Quantifying Qualia in Art

Can Machine Learning Automate Judgment?

In our creative realm, where aesthetics and qualia converge, we're constantly driven by the pursuit of innovation and emotional resonance. Capturing the essence of human expression in our art is an elusive journey, where our subjective experiences breathe life into every creation. But hey, as artists, we're in luck! A powerful ally has emerged—deep learning algorithms.

Bridging Qualia and Algorithms

Algorithms, fueled by vast amounts of data and intricate neural networks, possess an uncanny ability to learn, adapt, and even conceptualize. They analyze patterns, recognize visual elements, and can now even predict our aesthetic preferences. It's like having a collaborative partner that opens up new artistic horizons and dares to explore the uncharted territories of creativity—taking what's subjective and giving it a tangible form.

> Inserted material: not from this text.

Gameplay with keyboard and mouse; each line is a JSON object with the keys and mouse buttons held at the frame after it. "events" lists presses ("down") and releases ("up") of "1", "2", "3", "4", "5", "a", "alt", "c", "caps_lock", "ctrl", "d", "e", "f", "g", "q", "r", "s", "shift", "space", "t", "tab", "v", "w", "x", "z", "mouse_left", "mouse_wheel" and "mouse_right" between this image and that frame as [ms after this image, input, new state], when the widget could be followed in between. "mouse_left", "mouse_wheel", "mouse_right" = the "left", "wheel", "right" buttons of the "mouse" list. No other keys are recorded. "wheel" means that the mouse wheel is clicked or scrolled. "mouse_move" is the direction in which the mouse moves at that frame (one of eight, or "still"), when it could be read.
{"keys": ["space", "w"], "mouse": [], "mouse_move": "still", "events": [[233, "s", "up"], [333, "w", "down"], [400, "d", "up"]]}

In what follows, we dive headfirst into a world where art, technology, aesthetics, and qualia come together in a mesmerizing dance. In this article, we explore the potential of deep learning algorithms as our artistic comrades – capable of impacting our creative process and shaping our artistic judgment.

Exciting, isn't it?

So let’s get started. How can artists appropriate emerging technologies to facilitate the process of creating ‘better’ art? As an artist and an AI researcher myself, I find this to be an exhilarating intersection.

Where Aesthetics Meet Qualia

At the heart of our artistic creations lies the elusive concept of qualia, which encompasses the feeling of what it is like to have subjective experiences and sensory appreciation. On the other hand, there is the field of aesthetics, which is the formal study of the principles of beauty and artistic taste. Aesthetics and qualia form a profound connection, as our personal experiences and emotions are conveyed through the aesthetic elements we use. As artists, we aim to transmit these feelings to our audience.

For example, when you gaze upon Van Gogh's Starry Night, you perceive vibrant colors, textured brush strokes, and, reportedly, an overall sense of awe. These elements evoke unique qualia, meaning deeply personal experiences for each individual. The introspectively accessible sensations that are elicited within us, the qualia, are a byproduct of the formal elements used in the painting: the aesthetic form of the color palette, brushstroke placement, and overall flow of the painting. Essentially, when gazing upon Starry Night, we find that qualia and aesthetics, the subjective and the objective, are inextricably linked – at least for us humans.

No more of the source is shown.